Marvin Neil Simon (July 4, 1927 – August 6, 2018) was an American writer for stage and screen, and one of the leading figures of late-20th-century American theatre.

He grew up in New York City during The Great Depression; both that time and that place were strong influences on his plays. After serving in the Air Force Reserve, he started his career by writing scripts for radio and television. Come Blow Your Horn was his first Broadway play, staged in 1961. He followed that up with Barefoot in the Park and The Odd Couple, both big hits which were adapted into Hollywood films—The Odd Couple actually became a franchise when it was further adapted into several television sitcoms.

He mostly wrote his own stories, but occasionally he adapted other source material, such as the play Sweet Charity, which was an adaptation of Federico Fellini movie Nights of Cabiria.
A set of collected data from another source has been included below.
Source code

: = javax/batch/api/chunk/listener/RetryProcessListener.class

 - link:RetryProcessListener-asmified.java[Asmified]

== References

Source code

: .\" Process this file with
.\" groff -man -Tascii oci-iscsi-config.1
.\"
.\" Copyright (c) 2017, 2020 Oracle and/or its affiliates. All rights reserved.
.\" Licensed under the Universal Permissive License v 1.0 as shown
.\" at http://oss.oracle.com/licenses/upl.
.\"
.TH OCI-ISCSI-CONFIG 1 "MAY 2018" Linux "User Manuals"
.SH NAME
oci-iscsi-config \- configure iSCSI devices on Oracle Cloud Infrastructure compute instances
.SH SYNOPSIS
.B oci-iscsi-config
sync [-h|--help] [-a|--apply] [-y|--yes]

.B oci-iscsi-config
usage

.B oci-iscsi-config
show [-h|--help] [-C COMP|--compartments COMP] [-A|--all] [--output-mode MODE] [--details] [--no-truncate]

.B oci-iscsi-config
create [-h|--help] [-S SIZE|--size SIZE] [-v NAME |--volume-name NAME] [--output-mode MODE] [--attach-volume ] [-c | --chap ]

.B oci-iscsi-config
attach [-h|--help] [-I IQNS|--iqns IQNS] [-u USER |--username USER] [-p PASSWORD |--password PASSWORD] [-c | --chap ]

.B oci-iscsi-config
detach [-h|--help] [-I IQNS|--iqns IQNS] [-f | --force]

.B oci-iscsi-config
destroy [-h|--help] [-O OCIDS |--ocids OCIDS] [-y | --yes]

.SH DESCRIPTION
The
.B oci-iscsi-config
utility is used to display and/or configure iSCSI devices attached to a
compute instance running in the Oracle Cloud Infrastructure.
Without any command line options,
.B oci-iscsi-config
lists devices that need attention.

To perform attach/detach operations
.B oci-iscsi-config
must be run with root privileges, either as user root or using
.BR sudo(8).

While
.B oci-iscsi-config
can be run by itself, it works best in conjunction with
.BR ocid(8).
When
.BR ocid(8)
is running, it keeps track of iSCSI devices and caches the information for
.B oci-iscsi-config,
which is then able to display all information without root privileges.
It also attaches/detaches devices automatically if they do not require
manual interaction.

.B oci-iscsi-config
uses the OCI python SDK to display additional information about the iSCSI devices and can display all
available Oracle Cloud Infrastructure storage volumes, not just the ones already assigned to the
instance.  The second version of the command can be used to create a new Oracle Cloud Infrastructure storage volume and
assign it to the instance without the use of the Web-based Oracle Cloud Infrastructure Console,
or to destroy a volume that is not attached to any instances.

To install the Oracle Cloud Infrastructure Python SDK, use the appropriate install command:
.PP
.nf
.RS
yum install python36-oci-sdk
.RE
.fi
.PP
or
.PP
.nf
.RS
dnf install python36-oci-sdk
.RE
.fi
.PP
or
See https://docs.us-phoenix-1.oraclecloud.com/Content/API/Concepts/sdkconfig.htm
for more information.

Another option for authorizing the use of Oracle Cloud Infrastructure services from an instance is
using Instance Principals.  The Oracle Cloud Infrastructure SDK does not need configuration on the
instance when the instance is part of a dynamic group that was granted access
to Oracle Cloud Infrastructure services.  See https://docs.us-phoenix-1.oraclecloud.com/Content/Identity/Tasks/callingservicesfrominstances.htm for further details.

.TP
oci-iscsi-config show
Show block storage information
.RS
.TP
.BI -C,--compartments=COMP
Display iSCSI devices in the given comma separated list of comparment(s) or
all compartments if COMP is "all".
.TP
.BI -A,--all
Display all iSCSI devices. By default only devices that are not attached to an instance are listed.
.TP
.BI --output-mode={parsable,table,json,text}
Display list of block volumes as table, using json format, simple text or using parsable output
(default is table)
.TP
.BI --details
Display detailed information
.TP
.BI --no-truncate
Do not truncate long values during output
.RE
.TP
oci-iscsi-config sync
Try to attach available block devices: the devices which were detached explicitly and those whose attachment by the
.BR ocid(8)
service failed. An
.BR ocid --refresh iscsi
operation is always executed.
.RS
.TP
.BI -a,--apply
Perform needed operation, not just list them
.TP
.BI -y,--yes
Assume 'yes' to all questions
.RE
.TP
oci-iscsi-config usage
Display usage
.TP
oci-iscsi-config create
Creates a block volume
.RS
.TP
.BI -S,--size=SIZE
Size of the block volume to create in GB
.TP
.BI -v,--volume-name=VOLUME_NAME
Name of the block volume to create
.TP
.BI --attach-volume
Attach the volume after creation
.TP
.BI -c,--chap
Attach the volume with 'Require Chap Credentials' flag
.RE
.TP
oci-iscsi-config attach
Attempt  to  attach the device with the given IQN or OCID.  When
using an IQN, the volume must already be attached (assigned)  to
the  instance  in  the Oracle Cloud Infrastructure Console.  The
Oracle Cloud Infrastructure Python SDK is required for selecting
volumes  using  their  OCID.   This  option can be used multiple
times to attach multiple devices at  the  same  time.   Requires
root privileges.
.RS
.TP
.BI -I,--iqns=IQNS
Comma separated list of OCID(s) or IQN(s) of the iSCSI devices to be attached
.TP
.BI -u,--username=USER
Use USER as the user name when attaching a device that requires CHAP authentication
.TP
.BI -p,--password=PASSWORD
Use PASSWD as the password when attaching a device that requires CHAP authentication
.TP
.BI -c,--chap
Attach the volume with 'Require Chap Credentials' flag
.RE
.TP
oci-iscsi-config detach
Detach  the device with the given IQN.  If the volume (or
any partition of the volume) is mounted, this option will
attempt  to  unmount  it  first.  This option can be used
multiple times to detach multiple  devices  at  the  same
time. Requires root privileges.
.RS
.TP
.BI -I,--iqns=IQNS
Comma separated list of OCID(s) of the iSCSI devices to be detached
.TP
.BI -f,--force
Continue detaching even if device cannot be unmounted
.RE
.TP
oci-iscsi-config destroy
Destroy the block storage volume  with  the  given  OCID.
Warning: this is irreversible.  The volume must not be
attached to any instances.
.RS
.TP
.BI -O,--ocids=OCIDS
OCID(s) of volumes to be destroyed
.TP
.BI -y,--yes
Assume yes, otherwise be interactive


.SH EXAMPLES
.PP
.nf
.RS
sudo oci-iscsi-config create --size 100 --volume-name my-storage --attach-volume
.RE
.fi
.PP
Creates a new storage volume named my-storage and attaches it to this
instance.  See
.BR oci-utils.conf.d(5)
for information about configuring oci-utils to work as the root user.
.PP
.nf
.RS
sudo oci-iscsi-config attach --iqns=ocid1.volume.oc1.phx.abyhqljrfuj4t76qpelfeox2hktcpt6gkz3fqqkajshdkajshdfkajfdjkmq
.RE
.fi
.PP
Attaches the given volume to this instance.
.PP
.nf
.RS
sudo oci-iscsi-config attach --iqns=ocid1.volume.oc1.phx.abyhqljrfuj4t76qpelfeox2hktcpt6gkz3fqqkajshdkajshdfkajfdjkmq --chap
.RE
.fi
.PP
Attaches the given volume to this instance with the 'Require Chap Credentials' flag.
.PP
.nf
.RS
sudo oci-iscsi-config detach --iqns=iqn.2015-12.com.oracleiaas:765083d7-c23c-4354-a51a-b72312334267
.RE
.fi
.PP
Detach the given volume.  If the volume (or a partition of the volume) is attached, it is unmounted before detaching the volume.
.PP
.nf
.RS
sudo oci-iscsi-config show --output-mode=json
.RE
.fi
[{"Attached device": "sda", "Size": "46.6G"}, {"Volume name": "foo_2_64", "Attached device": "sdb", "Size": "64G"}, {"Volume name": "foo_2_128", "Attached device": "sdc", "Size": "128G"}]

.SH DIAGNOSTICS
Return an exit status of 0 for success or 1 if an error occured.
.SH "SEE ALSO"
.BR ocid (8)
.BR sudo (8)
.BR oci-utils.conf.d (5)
Neil Simon plays were a fixture of Broadway in the 1960s, '70s, and '80s. In the latter decade he began mining his own life for material, authoring semi-autobiographical plays like Biloxi Blues and the Pulitzer Prize-winning Lost in Yonkers.

Simon adapted several of his plays for the screen. He also wrote a few original screenplays, such as The Out-of-Towners, Murder by Death, and The Goodbye Girl; the latter getting a Musical Screen-to-Stage Adaptation. His last play, Rose's Dilemma, ran in 2003.